Myanmar: Suu Kyi zu fünf Jahren Haft verurteilt
NAYPYDIAW. Ein von der Militärjunta in Myanmar kontrolliertes Gericht hat die entmachtete Ex-Regierungschefin Aung San Suu Kyi zu fünf Jahren Haft wegen Korruption verurteilt.
Dies sagten mit dem Prozess vertraute Quellen, die anonym bleiben wollten, am Mittwoch der dpa. Die 76-jährige Friedensnobelpreisträgerin sieht sich mit fast einem Dutzend Korruptionsklagen konfrontiert. Dies war das erste Urteil. Für jeden Anklagepunkt drohen der Politikerin bis zu 15 Jahre Gefängnis.
EU kritisierte "politisch motivierten Prozess"
Die EU sprach von einem "politisch motivierten" Prozess, durch den die Menschenrechte verletzt worden seien. Das Urteil gegen Suu Kyi sei ein weiterer Schritt "zur Demontage des Rechtsstaats", ein weiterer Rückschlag für die Demokratie in Myanmar und eine weitere "krasse Verletzung der Menschenrechte", erklärte ein EU-Sprecher. Die EU wiederhole ihren dringenden Appell, alle politischen Häftlinge unverzüglich freizulassen.
Suu Kyi, die während des Prozesses bei all ihren Anhörungen anwesend war, zeigte sich unzufrieden mit dem Urteil. Sie wolle Berufung einlegen, zitierte die Nachrichtenagentur Reuters eine ihrer Quellen.

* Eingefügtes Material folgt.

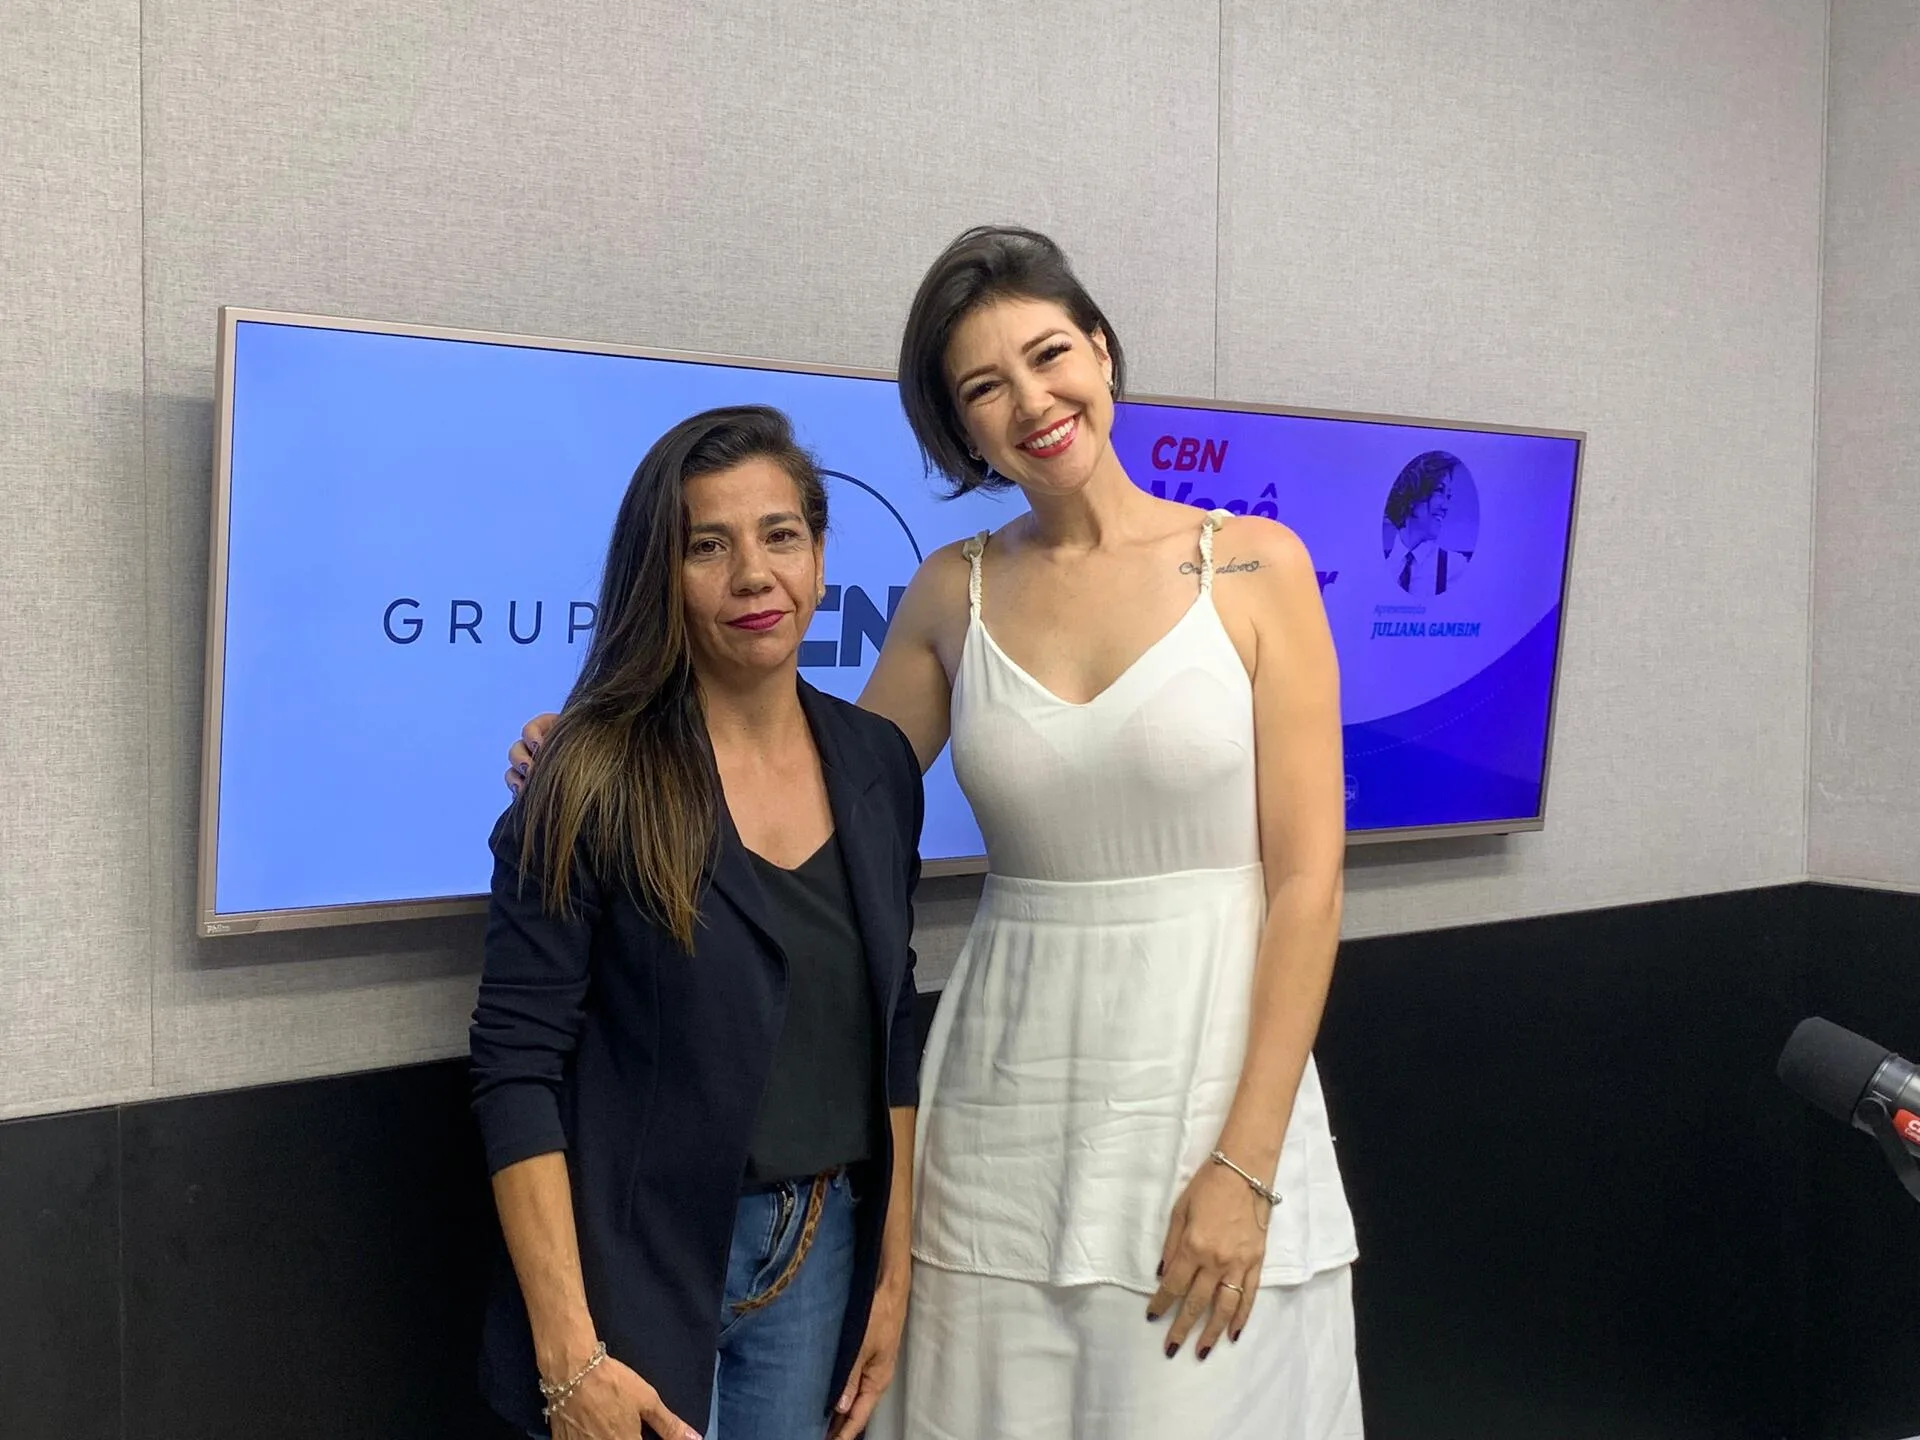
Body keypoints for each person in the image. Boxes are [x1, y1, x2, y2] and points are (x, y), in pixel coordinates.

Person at [512, 227, 1360, 1438]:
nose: (1033, 401)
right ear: (962, 431)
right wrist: (603, 751)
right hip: (1004, 1102)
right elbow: (806, 780)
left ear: (1103, 352)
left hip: (1208, 1088)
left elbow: (1309, 886)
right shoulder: (951, 590)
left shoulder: (1256, 568)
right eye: (984, 387)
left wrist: (1247, 1160)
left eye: (1050, 354)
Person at [473, 405, 924, 1440]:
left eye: (780, 535)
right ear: (659, 576)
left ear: (817, 556)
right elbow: (515, 1068)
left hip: (820, 1258)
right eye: (706, 546)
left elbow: (893, 1024)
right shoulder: (589, 776)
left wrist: (893, 1271)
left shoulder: (878, 766)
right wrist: (567, 1353)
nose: (752, 576)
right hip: (627, 1267)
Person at [1383, 450, 1471, 597]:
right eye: (1439, 491)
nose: (1446, 506)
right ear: (1411, 494)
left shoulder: (1456, 568)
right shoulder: (1379, 566)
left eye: (1448, 496)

"Wir verurteilen den politisch motivierten Prozess und die Verurteilung" von Suu Kyi, schrieb das Außenministerium in einem auf Englisch verfassten Tweet. Das Ministerium forderte darin die "sofortige und bedingungslose Freilassung" der entmachteten Ex-Regierungschefin und von all jenen, die nach dem Militärputsch in Maynmar "willkürlich inhaftiert wurden".
Die eigentlich für Dienstag geplante Urteilsverkündung war zuvor ohne Nennung von Gründen um einen Tag verschoben worden. Suu Kyi hatte den Vorwurf zurückgewiesen, Gold und 600.000 US-Dollar (560.000 Euro) Bestechungsgeld von einem Politiker angenommen zu haben. Das Verfahren findet unter Ausschluss der Öffentlichkeit statt. Suu Kyis Anwälte dürfen nicht mit Medien sprechen.
"Die Tage von Aung San Suu Kyi als freie Frau sind praktisch gezählt", sagte der Vizedirektor von Human Rights Watch Asien, Phil Robertson, der Deutschen Presse-Agentur. Angesichts ihres fortgeschrittenen Alters könnten die Urteile "lebenslang" für sie bedeuten. Mit dieser Verurteilung wegen falscher Korruptionsvorwürfe würden nun weitere Jahre hinter Gittern angehäuft, so Robertson. "Die Zerstörung der Demokratie in Myanmar bedeutet auch, Aung San Suu Kyi loszuwerden - und die Junta überlässt nichts dem Zufall."
Das Militär hatte im Februar vergangenen Jahres geputscht. Die Generäle begründeten den Umsturz mit angeblichem Betrug bei der Wahl im November 2020, die Suu Kyi klar gewonnen hatte. Beweise legten sie keine vor. Seither versinkt Myanmar in Chaos und Gewalt.
Suu Kyi steht seit mehr als 30 Jahren für die Hoffnung der Myanmarer auf Demokratie. Seit ihrer Festnahme ist sie völlig aus der Öffentlichkeit verschwunden und wird an einem unbekannten Ort in der Hauptstadt festgehalten. Seit dem Staatsstreich wurden auch viele von Suu Kyis politischen Verbündeten festgenommen. Andere sind untergetaucht oder ins Exil geflohen. Nach Angaben von Beobachtern wurden seit dem Putsch in Myanmar mehr als 1.700 Menschen getötet und mehr als 13.000 weitere festgenommen.
Menschenrechtler sprechen von einem Schauprozess gegen Suu Kyi. Vermutet wird, dass die Junta die Politikerin, die früher schon viele Jahre unter Hausarrest stand, auf Dauer zum Schweigen bringen will. Vor einigen Monaten war sie bereits in anderen Fällen zu sechs Jahren Haft verurteilt worden. Allerdings ist unklar, ob sie tatsächlich eine Haftstrafe antreten muss oder im Hausarrest bleiben wird.